→ **Exercise A**: According to the page on Stan and Torsten, what is Stan's main inference algorithm?
→ **Exercise B**: Tell whether each statement agrees with the page on Stan and Torsten, and quote the words that decide it: (i) Stan is an open-source language. (ii) The article came out in 2021. (iii) Part I shows how to build, fit, and criticize standard pharmacokinetic and pharmacodynamic models.

→ **Reading text**:
Flexible and efficient Bayesian pharmacometrics modeling using Stan and Torsten, Part I
Author(s) -
Margossian Charles C.,
Zhang Yi,
Gillespie William R.
Publication year - 2022
Publication title -
cpt: pharmacometrics and systems pharmacology
Language(s) - English
Resource type - Journals
SCImago Journal Rank - 1.53
H-Index - 37
ISSN - 2163-8306
DOI - 10.1002/psp4.12812
Subject(s) - computer science , computation , bayesian inference , inference , bayesian probability , artificial intelligence , theoretical computer science , machine learning , programming language
Stan is an open‐source probabilistic programing language, primarily designed to do Bayesian data analysis. Its main inference algorithm is an adaptive Hamiltonian Monte Carlo sampler, supported by state‐of‐the‐art gradient computation. Stan's strengths include efficient computation, an expressive language that offers a great deal of flexibility, and numerous diagnostics that allow modelers to check whether the inference is reliable. Torsten extends Stan with a suite of functions that facilitate the specification of pharmacokinetic and pharmacodynamic models and makes it straightforward to specify a clinical event schedule. Part I of this tutorial demonstrates how to build, fit, and criticize standard pharmacokinetic and pharmacodynamic models using Stan and Torsten.

(Records contained in a dataset)
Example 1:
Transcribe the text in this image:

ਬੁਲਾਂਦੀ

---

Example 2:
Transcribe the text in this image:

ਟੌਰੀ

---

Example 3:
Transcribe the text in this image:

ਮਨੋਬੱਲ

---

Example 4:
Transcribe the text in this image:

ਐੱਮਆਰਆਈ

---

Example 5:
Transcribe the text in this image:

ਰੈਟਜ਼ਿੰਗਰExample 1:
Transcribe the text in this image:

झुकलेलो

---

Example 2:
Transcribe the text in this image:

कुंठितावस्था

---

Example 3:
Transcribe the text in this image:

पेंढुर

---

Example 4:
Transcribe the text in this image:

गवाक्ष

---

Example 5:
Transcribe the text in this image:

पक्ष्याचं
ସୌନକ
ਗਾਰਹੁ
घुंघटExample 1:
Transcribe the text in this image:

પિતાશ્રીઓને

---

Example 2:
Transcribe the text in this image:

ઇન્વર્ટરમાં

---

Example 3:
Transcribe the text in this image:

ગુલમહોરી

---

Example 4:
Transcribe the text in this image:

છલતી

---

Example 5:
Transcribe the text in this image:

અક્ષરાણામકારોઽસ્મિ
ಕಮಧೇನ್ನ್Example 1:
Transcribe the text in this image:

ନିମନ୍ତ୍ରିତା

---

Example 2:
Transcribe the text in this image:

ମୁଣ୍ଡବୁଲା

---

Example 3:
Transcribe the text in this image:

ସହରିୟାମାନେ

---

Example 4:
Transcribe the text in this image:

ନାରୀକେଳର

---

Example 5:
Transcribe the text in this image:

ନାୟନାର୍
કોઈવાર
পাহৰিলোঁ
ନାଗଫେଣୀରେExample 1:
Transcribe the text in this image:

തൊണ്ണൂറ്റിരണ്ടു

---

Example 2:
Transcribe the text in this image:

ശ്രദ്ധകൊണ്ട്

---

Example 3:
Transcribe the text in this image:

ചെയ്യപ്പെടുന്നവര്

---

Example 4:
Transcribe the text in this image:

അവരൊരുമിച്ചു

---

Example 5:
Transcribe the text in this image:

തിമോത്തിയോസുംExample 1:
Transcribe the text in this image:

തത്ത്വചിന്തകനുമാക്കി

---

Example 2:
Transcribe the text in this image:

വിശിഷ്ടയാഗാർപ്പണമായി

→ **Written reply A**: An adaptive Hamiltonian Monte Carlo sampler.

→ **Written reply B**:
(i) Yes: "Stan is an open‐source probabilistic programing language"
(ii) No: "Publication year - 2022"
(iii) Yes: "Part I of this tutorial demonstrates how to build, fit, and criticize standard pharmacokinetic and pharmacodynamic models"